» **Work order**
Reproduce exactly the lines that run from the start of the records below to the line with "21: (858, 220, 3.07)", inclusive.

Collection entries
┄┄┄┄┄┄┄┄┄┄┄┄┄┄┄┄┄┄┄┄
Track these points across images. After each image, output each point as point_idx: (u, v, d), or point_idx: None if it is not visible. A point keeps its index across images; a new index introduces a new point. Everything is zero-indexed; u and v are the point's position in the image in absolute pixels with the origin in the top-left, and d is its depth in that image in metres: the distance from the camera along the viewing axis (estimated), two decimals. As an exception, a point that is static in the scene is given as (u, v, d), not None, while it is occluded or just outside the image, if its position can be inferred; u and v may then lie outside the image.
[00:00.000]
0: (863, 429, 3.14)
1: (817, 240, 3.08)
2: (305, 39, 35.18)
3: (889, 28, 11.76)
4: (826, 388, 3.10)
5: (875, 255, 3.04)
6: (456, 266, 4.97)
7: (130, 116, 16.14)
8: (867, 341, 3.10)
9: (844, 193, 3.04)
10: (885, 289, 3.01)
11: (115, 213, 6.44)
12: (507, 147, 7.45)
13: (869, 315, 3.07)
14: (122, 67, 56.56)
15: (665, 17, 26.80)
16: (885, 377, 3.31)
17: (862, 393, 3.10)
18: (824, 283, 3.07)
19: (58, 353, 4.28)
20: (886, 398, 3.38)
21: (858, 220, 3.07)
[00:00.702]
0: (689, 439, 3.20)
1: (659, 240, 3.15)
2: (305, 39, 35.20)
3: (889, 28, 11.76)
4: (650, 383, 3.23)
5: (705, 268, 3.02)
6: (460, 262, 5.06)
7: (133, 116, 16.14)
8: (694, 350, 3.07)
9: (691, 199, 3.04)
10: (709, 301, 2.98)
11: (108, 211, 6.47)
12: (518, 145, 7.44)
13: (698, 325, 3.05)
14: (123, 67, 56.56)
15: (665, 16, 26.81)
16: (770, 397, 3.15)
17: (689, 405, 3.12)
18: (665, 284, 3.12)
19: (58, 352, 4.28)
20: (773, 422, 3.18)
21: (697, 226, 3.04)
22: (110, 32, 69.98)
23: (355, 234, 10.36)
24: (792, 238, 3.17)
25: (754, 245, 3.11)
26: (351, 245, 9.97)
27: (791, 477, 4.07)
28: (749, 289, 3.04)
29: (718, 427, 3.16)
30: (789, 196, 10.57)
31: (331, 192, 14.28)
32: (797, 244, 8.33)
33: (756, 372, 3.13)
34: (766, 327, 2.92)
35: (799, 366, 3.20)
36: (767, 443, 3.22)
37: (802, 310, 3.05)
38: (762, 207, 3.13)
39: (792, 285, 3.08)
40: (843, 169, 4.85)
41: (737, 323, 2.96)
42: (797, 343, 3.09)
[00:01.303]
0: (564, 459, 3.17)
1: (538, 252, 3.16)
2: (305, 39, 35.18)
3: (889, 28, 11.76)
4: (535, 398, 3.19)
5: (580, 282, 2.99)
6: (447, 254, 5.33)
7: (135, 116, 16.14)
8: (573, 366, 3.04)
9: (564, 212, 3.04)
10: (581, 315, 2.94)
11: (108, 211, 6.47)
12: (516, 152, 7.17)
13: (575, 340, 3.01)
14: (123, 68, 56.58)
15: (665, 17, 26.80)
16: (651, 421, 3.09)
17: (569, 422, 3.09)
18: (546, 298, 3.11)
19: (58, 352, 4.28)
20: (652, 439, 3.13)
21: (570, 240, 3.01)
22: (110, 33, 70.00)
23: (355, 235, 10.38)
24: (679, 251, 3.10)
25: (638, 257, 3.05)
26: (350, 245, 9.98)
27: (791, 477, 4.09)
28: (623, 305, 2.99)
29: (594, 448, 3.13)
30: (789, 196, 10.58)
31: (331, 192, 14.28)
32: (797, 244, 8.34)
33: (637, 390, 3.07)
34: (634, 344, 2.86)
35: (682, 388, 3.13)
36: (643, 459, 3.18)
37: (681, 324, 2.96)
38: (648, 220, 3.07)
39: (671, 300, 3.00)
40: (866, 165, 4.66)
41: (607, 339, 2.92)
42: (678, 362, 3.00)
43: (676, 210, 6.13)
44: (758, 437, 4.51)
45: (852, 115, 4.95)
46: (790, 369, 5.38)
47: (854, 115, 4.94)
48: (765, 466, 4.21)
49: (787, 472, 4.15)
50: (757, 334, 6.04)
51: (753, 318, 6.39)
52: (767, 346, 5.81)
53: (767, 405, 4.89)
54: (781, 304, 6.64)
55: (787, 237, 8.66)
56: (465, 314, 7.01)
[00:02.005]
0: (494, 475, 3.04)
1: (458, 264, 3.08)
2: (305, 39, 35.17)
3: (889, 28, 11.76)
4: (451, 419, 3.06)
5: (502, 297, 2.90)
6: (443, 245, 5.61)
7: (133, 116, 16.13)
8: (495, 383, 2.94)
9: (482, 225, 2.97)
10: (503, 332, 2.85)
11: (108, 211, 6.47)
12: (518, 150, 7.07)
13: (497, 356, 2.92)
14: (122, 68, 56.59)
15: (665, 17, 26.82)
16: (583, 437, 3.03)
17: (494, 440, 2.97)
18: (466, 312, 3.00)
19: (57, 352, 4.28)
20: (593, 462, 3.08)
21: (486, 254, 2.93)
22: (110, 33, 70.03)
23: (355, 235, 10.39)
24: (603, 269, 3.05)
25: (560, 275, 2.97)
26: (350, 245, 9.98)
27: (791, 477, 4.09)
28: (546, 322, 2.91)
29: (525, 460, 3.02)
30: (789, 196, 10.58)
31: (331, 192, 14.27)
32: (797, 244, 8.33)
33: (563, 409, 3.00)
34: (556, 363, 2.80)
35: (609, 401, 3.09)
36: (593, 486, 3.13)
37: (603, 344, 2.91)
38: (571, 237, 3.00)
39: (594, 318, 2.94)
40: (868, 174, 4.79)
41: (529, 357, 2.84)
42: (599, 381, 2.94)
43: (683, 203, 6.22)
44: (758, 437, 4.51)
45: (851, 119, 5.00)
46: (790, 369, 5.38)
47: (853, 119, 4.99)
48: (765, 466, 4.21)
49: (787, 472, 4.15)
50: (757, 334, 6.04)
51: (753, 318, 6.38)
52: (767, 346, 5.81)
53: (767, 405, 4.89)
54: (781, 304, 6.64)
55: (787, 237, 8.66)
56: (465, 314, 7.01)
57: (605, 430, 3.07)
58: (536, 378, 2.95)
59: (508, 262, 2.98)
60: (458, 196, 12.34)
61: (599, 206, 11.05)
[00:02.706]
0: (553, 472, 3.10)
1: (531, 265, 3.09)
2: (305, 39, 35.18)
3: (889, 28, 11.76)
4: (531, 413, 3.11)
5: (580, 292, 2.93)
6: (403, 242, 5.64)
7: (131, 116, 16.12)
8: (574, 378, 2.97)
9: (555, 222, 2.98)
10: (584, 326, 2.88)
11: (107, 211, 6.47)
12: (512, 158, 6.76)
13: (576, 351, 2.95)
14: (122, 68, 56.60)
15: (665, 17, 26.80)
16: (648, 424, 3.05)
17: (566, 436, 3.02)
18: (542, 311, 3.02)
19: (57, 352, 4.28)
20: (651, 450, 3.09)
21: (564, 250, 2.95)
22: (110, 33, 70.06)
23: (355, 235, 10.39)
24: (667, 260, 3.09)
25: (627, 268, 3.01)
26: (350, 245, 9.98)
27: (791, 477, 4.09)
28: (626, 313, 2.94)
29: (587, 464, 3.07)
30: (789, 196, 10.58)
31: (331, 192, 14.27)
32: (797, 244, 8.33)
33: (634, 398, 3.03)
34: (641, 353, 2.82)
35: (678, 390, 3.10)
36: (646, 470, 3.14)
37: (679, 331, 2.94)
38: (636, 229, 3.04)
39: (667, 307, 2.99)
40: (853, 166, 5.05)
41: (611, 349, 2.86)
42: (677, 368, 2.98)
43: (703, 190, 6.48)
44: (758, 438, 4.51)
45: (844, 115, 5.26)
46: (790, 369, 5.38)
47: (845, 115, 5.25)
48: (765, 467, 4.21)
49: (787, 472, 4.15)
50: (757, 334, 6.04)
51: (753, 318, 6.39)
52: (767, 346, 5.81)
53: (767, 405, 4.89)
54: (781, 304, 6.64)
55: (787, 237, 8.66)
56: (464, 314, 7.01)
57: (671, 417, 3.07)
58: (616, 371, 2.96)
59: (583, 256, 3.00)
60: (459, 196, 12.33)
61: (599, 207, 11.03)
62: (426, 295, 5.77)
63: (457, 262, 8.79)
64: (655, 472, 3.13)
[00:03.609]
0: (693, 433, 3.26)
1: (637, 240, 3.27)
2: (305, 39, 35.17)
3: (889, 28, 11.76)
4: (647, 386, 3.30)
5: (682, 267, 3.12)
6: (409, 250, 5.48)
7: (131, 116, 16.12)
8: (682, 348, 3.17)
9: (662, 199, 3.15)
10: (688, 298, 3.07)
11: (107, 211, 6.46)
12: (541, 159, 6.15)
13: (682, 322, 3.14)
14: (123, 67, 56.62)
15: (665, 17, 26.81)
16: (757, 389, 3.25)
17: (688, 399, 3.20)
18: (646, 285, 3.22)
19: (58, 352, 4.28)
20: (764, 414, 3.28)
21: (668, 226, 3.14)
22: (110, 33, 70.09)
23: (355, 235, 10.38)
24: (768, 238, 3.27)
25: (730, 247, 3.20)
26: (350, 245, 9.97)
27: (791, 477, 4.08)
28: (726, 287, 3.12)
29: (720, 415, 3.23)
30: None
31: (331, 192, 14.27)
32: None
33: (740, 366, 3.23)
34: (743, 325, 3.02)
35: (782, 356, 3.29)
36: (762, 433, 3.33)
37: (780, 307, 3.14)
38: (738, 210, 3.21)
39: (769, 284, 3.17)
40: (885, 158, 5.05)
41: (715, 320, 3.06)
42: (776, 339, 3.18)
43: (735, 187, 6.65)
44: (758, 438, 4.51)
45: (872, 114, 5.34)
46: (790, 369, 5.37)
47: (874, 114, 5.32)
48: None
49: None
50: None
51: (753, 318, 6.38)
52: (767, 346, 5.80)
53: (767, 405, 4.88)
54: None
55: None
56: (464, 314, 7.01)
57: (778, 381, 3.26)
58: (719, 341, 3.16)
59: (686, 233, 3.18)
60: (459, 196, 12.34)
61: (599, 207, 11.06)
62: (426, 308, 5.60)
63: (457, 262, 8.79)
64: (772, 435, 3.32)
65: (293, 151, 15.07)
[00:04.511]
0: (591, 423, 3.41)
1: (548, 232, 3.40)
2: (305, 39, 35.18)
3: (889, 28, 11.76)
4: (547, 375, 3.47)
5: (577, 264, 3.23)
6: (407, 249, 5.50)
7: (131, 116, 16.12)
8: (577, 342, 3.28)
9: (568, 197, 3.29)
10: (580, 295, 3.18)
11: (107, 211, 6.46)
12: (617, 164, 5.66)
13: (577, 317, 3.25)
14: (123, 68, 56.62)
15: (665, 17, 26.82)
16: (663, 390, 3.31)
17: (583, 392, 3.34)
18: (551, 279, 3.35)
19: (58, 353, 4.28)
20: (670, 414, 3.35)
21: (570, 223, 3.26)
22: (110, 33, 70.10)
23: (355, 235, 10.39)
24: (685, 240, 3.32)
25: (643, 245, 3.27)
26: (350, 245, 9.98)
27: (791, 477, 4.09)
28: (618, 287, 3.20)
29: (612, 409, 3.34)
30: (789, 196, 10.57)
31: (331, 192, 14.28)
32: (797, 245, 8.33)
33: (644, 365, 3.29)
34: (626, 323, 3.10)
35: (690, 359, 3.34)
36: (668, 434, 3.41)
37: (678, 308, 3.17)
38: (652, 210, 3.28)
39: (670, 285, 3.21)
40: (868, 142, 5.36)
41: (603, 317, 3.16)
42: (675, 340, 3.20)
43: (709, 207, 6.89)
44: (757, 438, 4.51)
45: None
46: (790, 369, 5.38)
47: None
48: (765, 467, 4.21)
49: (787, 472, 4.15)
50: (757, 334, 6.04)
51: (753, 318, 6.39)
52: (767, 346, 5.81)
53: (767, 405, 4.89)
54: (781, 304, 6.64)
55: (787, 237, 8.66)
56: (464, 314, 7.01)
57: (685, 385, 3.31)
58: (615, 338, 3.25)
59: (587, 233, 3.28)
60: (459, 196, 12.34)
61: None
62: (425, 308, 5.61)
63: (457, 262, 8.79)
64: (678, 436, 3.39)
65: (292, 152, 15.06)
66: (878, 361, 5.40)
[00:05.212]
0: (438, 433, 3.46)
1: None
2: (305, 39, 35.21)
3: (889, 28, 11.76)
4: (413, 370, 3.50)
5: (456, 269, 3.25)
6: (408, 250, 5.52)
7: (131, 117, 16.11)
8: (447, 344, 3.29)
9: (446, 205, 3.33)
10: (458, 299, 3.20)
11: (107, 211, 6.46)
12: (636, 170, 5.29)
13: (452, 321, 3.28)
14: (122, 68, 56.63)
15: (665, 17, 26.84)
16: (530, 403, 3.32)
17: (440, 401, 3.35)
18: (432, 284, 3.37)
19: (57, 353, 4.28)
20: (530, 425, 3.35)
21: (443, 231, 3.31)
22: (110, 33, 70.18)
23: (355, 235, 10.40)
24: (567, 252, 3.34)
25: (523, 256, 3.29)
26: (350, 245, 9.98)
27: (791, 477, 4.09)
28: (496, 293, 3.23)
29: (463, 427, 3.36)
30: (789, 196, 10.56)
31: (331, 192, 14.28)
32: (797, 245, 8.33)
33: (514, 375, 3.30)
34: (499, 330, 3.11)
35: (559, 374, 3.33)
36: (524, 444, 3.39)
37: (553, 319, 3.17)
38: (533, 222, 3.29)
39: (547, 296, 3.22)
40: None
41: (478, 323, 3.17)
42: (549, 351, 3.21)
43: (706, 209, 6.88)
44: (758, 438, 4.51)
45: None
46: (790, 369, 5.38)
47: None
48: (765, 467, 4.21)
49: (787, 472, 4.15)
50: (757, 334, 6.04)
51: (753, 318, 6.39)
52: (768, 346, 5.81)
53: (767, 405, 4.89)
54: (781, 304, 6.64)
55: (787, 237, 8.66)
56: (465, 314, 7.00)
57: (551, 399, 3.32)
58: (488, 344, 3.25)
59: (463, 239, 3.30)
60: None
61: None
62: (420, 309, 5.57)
┄┄┄┄┄┄┄┄┄┄┄┄┄┄┄┄┄┄┄┄
» **Task response**
Track these points across images. After each image, output each point as point_idx: (u, v, d), or point_idx: None if it is not visible. A point keeps its index across images; a new index introduces a new point. Everything is zero-indexed; u and v are the point's position in the image in absolute pixels with the origin in the top-left, and d is its depth in that image in metres: the distance from the camera along the viewing axis (estimated), two decimals. As an exception, a point that is static in the scene is given as (u, v, d), not None, while it is occluded or just outside the image, if its position can be inferred; u and v may then lie outside the image.
[00:00.000]
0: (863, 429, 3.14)
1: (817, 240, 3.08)
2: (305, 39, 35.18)
3: (889, 28, 11.76)
4: (826, 388, 3.10)
5: (875, 255, 3.04)
6: (456, 266, 4.97)
7: (130, 116, 16.14)
8: (867, 341, 3.10)
9: (844, 193, 3.04)
10: (885, 289, 3.01)
11: (115, 213, 6.44)
12: (507, 147, 7.45)
13: (869, 315, 3.07)
14: (122, 67, 56.56)
15: (665, 17, 26.80)
16: (885, 377, 3.31)
17: (862, 393, 3.10)
18: (824, 283, 3.07)
19: (58, 353, 4.28)
20: (886, 398, 3.38)
21: (858, 220, 3.07)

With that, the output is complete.